Le film de science-fiction Terminator peut-il devenir réalité ? Selon un rapport de l’organisation non gouvernementale PAX, les entreprises américaines Amazon et Microsoft pourraient chercher à participer au développement des armes de destruction autonomes.

L’organisation néerlandaise a sondé les principaux acteurs du secteur hautement stratégique de l’intelligence artificielle et a classé cinquante entreprises selon trois critères :

  • Développent-elles des technologies permettant de créer des « robots tueurs » ?
  • Travaillent-elles sur des projets militaires liés à ces technologies ?
  • Ont-elles promis de s’abstenir d’y contribuer dans le futur ?

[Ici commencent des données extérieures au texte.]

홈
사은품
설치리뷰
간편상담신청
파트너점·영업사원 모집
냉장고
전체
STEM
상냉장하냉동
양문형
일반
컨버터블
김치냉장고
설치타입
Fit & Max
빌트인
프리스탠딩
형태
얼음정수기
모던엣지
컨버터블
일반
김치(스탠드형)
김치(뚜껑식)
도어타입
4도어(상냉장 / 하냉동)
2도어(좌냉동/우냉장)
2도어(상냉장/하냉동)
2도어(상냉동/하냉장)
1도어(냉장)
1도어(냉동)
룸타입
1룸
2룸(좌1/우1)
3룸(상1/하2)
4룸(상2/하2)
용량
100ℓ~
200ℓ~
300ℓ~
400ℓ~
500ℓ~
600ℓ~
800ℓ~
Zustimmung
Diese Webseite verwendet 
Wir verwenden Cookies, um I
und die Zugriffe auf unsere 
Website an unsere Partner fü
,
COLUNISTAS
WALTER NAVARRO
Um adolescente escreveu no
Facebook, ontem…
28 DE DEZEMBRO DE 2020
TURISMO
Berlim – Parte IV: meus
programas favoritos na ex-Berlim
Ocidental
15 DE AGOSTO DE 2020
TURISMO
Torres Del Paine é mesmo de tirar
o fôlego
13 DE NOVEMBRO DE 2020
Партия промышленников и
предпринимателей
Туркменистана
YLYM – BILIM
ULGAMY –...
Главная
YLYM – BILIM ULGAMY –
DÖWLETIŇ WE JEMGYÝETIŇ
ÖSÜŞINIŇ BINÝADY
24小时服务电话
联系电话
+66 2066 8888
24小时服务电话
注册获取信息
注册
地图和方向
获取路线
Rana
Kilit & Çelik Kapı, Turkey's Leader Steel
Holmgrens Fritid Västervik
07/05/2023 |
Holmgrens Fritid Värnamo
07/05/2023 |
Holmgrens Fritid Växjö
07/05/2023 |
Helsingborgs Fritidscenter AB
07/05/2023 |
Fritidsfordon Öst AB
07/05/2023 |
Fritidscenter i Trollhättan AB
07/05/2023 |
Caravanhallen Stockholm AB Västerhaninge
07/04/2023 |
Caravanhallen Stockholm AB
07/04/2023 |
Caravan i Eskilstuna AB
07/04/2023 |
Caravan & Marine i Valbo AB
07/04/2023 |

« Tuer sans implication humaine »

L’usage de l’intelligence artificielle pour permettre à des systèmes d’armement d’automatiquement choisir et attaquer des cibles a provoqué d’importants débats éthiques au cours des dernières années. Pour certains critiques, on pourrait même assister à la troisième révolution de l’art de la guerre après les inventions de la poudre et de la bombe nucléaire.

« Pourquoi est-ce que les entreprises comme Microsoft et Amazon ne nient pas qu’elles sont actuellement en train de développer ces armes hautement controversées qui pourraient décider d’elles-mêmes de tuer, sans implication humaine ? », demande Frank Slijper, principal auteur du rapport publié lundi 19 août.

Vingt-deux entreprises représentent une « inquiétude moyenne » pour les auteurs du rapport, dont l’analyse se porte sur douze pays à travers le monde. Parmi elles, Apple pour son système de reconnaissance faciale et vocale.

La catégorie « haute inquiétude » compte vingt-et-une entreprises, dont Intel mais aussi Amazon et Microsoft qui essaient tous les deux de passer un contrat avec le Pentagone pour fournir à l’armée américaine l’infrastructure de son « cloud » (service de stockage de données en ligne).

Google, bon élève

« Les armes autonomes deviendront inévitablement des armes de destruction massives », prédit à l’Agence France-Presse, Stuart Russell, professeur de sciences informatiques à l’université californienne de Berkeley. « Des travaux sont actuellement entrepris pour que tout ce qui constitue actuellement une arme chars, avions de chasse, sous-marins ait sa version autonome », ajoute-t-il.

Google et six autres entreprises sont dans la catégorie « bonne pratique ». L’année dernière, Google a renoncé à courir pour le contrat du Pentagone sur le « cloud », car il pourrait être en contradiction avec ses « principes » en matière d’intelligence artificielle.

Le géant californien avait expliqué ne pas vouloir s’impliquer dans des « technologies qui sont ou pourraient être nocives » et « des armes ou d’autres technologies dont le but principal ou la mise en œuvre causeraient ou faciliteraient l’atteinte physique aux personnes ».

Pas de consensus

Mardi, aux Nations unies à Genève, un panel d’experts gouvernementaux a débattu des options politiques pour encadrer les armes autonomes, même s’il s’est avéré jusqu’ici très difficile de parvenir à un consensus autour de cette question.

Selon le rapport de PAX, des employés de Microsoft ont également signalé leur opposition à un contrat avec l’armée américaine concernant des lunettes de réalité augmentée HoloLens destinées à l’entraînement et au combat.

Beaucoup d’inquiétudes entourent également le futur de l’armement autonome, des armes qui n’ont pas encore été inventées mais sont présentées dans certains films de science-fiction, comme les mini-drones.

« Avec ce genre d’armes, vous pourriez en envoyer un million dans un container ou un avion-cargo et elles auraient la capacité destructrice d’une bombe nucléaire, mais laisseraient tous les immeubles intacts derrière elles », notamment grâce à la reconnaissance faciale, explique Stuart Russell.

En avril, la Commission européenne a proposé une série de règles éthiques pour le secteur de l’intelligence artificielle. La liste de propositions fournie rappelait le besoin de placer « l’humain » au cœur des technologies liées à l’IA et la nécessité de favoriser la « non-discrimination », ainsi que le « bien-être de la société et l’environnement ».

Pour Stuart Russell, la prochaine étape est une interdiction internationale des intelligences artificielles tueuses. « Les machines qui peuvent décider de tuer des humains ne doivent pas être développées, déployées ou utilisées », résume-t-il.